§ **Instructions for the task**: Write the next part of the text below about mark-room rules in sailboat racing, picking up after its final line; the data after it is separate.

§ **Excerpt provided**:
Here, Peter (W286) is the outside boat and has to give room to the inside boat (the Laser). Not only that, the inside boat has right of way (leeward) so that Peter must "also keep clear" - in so many words, the right-of-way inside boat can take as much room as he likes! Once past the mark, the leeward boat can sail any course he likes, also (assuming that rule 18.4 does not come into play!).

In essence, 18.2(b) freezes the action and the rights as the first of a group of overlapped boats reaches the zone. If at that precise moment you had rights to mark-room (i.e. you were overlapped inside the other boat), you keep those rights through the rounding even if you then lose the overlap inside the zone If the other boat pulls ahead, he must still give you mark-room. The photo above illustrates another common possibility: Christian Bovet (W5128) was overlapped inside Paul Knowlson (W9116) at the moment one or the other of them first reached the zone. Here, Christian may well go wide of the mark as he gybes, tempting Paul (or Stephan 4898) to try to cut inside of Christian. An admirable move - if it works. But 18.2(b) underscores the fact that a boat trying to cut in has few rights in such a situation: if Christian starts wide here, but then cuts the mark close with a non-mark-room boat wedged in there, the latter is out of luck! Penalty turns time!!
Silver lining: Whereas at one time, for decades, the mark-room-entitled boat could do anything short of tacking to squeeze out a boat trying to sneak in, the mark-room definition (2013) now limits the mark-room boat to sailing no higher than her proper course. It is important to note also, that from the moment Christian gybes, his rights to a tactical rounding expire because he is now the give-way boat to both W9116 (leeward) and W4898 (starboard). From this point on, he is thus only entitled to mark-room (seamanlike course to the mark plus a proper-course rounding once he is at the mark) with regards to W4898 and W9116 even though he reached the zone clear ahead of Stephan Nandrup-Bus (W4898).

Moreover, if you leave the zone again before rounding, e.g. by going too wide, etc., you have pushed the nautical equivalent of the reset button [18.2(d)}: your situation must be re-evaluated because any rights you may have had, have - alas - not been saved!!

18.2(b) is another case of freezing the action - in this case with one boat clear ahead of another as she reaches the zone. Here, John Friis (with Mary in the lime green PFD!) was clear astern of all the other boats seen in the photo when they reached the zone. According to 18.2(b) and regardless of the mess that may soon develop at the mark (off John's port bow), John must
  • keep clear of any boat of which he remains clear astern (i.e. no running into transoms of boats that suddenly get stuck!)

§ **Information given**:

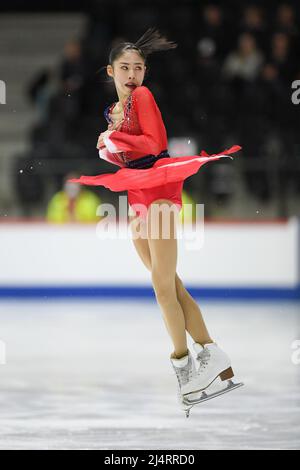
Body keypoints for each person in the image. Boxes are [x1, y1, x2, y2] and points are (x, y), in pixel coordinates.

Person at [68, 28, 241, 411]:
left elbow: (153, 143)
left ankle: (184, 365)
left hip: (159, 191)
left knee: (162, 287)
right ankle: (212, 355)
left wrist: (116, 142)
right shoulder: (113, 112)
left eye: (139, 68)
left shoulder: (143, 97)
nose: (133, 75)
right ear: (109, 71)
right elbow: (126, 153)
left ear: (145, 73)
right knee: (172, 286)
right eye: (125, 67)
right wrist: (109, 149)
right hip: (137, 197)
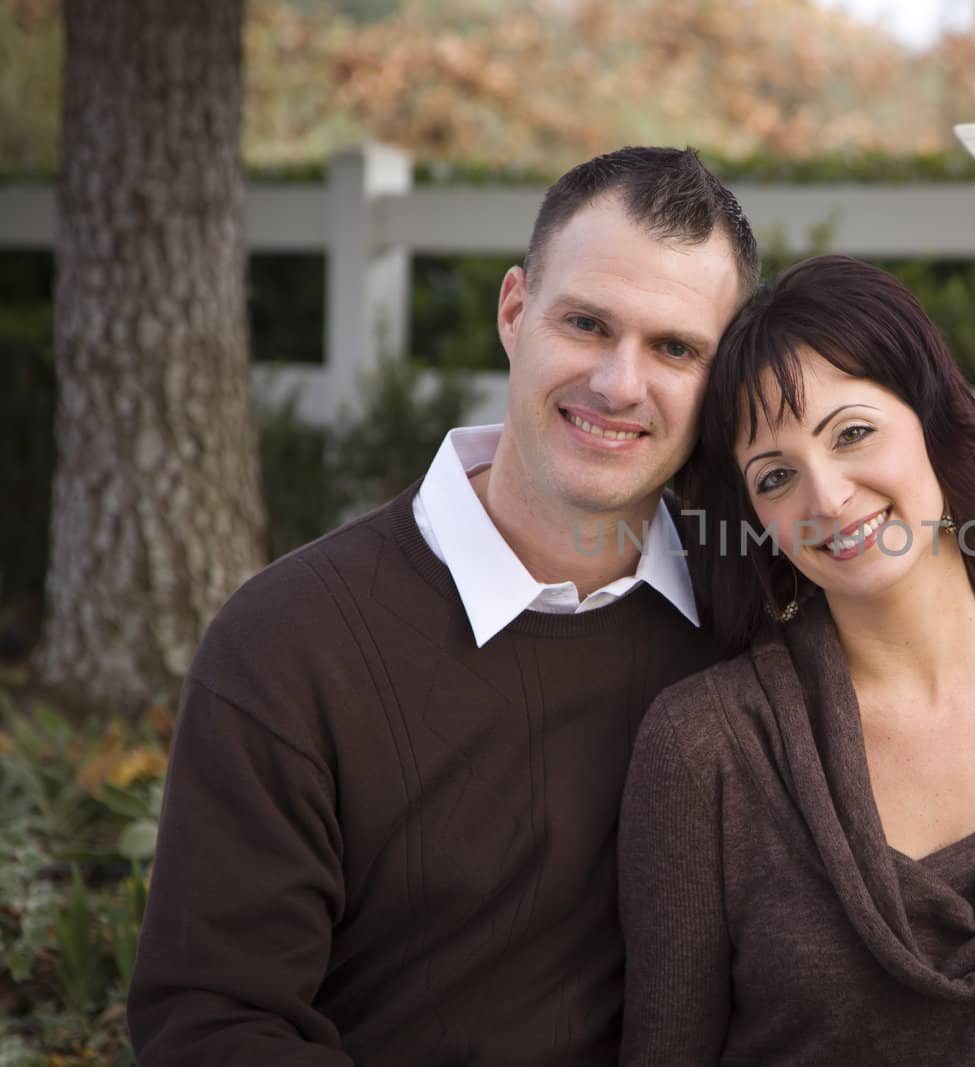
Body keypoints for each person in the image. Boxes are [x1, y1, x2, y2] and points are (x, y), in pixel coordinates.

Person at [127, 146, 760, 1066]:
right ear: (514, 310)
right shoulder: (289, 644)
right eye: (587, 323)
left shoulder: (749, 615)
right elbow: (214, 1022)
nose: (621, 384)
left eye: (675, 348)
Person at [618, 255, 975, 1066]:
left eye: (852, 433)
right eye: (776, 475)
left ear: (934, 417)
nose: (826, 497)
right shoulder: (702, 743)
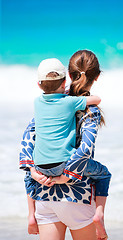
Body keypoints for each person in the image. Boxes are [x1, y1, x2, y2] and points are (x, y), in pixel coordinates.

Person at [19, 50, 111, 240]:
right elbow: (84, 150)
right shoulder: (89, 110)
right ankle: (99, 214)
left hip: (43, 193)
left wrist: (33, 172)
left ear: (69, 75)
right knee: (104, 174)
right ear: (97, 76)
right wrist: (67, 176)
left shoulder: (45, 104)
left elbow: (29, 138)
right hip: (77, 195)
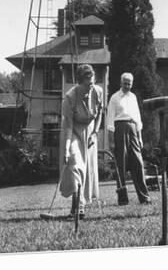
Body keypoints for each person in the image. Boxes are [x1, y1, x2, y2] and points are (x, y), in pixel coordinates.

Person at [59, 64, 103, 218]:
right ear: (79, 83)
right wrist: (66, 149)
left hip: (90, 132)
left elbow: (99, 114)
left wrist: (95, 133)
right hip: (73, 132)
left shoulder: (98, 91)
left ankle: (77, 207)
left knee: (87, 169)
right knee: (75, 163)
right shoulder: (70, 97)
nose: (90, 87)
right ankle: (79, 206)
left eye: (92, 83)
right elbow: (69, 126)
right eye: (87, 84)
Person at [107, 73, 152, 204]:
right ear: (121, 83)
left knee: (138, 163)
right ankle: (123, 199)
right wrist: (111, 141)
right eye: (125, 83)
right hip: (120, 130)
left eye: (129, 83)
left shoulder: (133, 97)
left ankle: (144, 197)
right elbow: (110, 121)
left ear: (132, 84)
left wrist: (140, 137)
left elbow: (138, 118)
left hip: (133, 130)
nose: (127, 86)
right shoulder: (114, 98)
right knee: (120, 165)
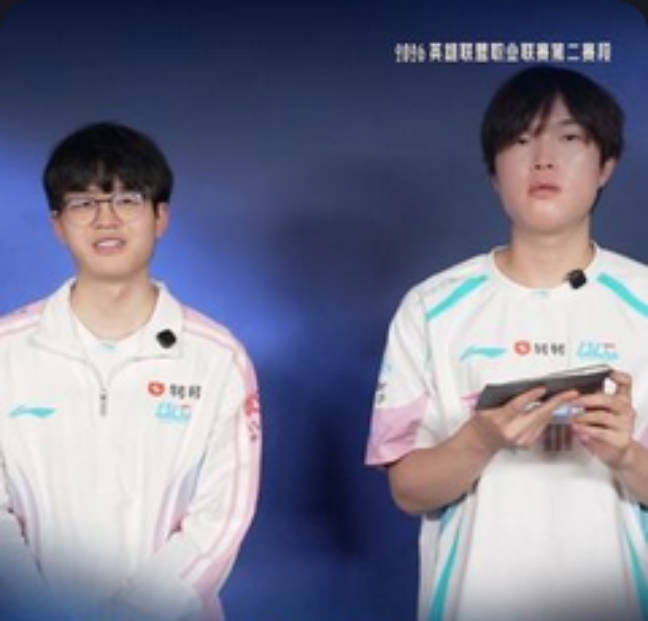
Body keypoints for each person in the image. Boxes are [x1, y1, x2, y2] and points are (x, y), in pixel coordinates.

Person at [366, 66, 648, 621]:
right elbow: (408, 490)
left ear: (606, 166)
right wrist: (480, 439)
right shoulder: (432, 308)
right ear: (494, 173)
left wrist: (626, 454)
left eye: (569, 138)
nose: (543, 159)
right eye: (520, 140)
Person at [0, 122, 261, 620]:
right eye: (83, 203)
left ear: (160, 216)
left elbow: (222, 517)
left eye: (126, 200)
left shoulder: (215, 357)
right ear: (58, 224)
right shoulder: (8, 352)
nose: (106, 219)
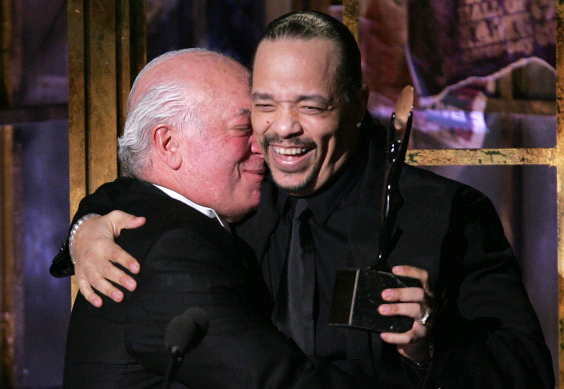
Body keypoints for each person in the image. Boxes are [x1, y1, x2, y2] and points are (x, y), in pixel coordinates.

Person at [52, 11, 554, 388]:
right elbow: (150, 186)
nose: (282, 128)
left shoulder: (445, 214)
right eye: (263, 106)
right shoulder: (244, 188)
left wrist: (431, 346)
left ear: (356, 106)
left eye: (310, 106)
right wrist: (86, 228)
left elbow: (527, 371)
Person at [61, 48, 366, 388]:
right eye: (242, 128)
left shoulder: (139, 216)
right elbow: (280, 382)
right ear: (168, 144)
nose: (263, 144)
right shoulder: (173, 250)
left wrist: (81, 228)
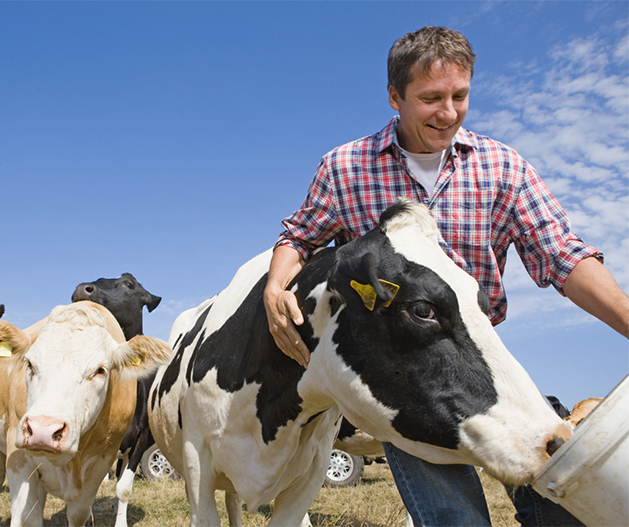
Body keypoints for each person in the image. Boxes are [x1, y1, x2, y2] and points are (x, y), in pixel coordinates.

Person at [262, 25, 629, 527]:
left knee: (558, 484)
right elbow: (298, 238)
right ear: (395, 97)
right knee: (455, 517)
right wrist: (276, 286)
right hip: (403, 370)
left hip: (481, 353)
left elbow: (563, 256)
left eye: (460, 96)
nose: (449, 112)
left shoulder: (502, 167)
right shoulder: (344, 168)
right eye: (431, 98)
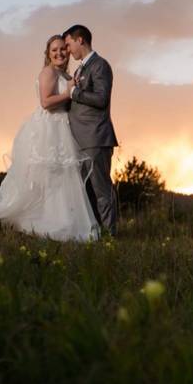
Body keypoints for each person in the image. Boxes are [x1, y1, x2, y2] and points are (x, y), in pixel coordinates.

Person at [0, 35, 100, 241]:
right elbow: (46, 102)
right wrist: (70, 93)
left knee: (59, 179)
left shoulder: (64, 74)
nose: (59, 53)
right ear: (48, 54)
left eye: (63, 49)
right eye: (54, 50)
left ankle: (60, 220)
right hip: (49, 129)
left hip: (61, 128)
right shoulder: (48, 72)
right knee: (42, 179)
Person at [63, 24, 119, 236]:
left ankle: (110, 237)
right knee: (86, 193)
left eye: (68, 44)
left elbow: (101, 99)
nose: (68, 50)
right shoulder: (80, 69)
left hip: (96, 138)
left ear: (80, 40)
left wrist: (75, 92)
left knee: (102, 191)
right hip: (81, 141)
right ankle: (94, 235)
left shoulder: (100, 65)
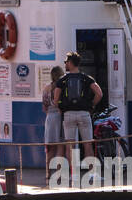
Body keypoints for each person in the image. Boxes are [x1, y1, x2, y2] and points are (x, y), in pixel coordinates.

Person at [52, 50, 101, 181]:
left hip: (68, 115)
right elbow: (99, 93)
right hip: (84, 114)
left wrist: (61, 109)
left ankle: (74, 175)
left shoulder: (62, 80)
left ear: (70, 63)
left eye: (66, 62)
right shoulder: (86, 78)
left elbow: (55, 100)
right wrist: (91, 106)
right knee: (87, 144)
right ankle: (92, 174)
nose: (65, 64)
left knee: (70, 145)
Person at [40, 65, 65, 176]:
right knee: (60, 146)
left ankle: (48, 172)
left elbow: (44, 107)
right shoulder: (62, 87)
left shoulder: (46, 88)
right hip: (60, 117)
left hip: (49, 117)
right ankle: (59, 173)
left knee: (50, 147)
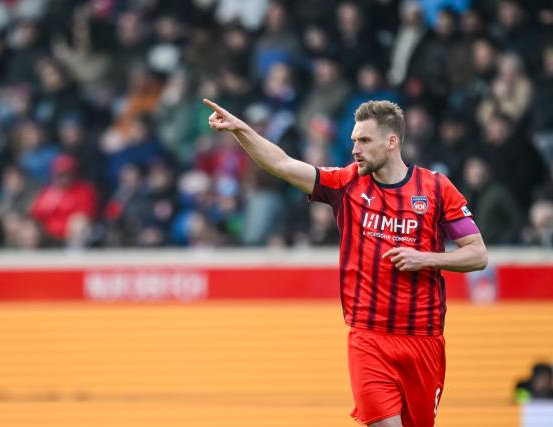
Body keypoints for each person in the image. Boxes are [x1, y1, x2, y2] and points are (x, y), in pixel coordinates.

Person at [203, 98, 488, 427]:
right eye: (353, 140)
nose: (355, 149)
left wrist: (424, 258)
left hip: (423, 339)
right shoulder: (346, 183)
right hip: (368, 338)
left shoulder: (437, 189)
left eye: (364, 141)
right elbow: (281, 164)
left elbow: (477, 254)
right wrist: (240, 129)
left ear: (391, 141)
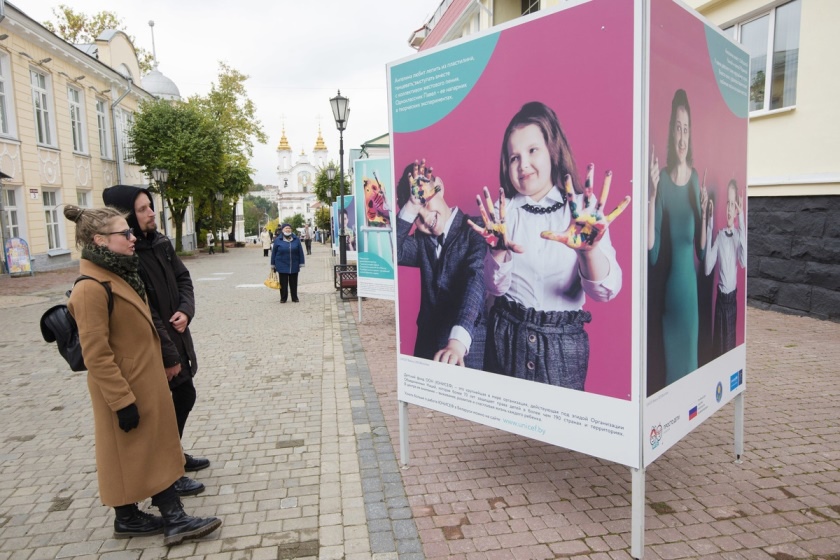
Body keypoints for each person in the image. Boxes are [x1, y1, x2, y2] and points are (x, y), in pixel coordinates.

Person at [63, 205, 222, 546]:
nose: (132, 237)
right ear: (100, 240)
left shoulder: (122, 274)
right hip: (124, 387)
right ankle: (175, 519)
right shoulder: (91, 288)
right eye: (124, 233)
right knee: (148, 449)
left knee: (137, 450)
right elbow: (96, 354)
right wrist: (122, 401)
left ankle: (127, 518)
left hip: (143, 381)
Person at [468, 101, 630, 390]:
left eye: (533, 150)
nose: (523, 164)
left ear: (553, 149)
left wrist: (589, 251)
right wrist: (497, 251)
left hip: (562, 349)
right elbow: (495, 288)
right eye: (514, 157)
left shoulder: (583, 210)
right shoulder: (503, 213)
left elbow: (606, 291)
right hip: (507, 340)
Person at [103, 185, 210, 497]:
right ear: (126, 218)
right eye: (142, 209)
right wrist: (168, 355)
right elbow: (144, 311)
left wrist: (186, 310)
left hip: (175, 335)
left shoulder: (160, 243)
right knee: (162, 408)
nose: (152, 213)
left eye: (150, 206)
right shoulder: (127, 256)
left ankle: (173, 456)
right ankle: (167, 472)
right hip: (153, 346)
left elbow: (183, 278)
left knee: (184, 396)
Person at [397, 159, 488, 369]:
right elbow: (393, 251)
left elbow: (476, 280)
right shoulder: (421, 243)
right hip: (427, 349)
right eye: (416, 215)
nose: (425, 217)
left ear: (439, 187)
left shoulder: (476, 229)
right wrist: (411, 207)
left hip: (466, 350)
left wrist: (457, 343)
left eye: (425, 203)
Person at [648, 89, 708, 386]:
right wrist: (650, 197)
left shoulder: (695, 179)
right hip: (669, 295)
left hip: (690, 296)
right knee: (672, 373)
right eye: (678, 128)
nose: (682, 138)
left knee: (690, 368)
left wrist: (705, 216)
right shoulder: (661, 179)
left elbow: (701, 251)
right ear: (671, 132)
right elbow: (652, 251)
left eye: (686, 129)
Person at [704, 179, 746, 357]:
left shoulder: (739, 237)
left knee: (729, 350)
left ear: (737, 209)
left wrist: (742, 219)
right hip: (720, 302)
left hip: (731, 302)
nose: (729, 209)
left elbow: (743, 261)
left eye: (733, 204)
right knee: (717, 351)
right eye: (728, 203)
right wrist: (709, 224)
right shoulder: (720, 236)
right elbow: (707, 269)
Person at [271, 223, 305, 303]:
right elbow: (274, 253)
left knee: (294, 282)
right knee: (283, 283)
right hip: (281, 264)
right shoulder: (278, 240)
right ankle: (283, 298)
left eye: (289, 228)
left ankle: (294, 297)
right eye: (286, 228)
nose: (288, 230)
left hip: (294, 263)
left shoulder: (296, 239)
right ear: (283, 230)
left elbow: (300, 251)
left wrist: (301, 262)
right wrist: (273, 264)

§ **Reply**:
  • give mark-room to any boat on which he gets an outside overlap
  • not expect to be given mark-room if he gets an inside overlap on any of these boats

Note however that the boat which is clear ahead (e.g. Hans Gottschling, W938, in the photo above) is not entitled to tack as part of its rounding procedure - see the last sentence of 18.2(d): "Rules 18.2(b) and (c) cease to apply when the boat entitled to mark-room ... passes head to wind or leaves the zone." - which means that rule 13 does apply (see Case 81) and if Hans tacks here, he may well foul Peter Rahn (W286). The mark-room definition further underscores this as follows: "mark-room does not include room to tack unless the boat is overlapped to windward and on the inside of the boat required to give mark-room."

Rule 18.2(e) points out that it is up to a boat that claims there was a last-second change in status - overlap gained or broken - to prove that fact. In the picture above, Geoff Edwards (W9483) ended up getting an overlap inside W7379 (Fred Black) near the gybe mark. If the question of "buoy room" came to a protest, Geoff would need to convince the committee that he had indeed established the overlap in time. If there was reasonable doubt, see 18.2(e) above.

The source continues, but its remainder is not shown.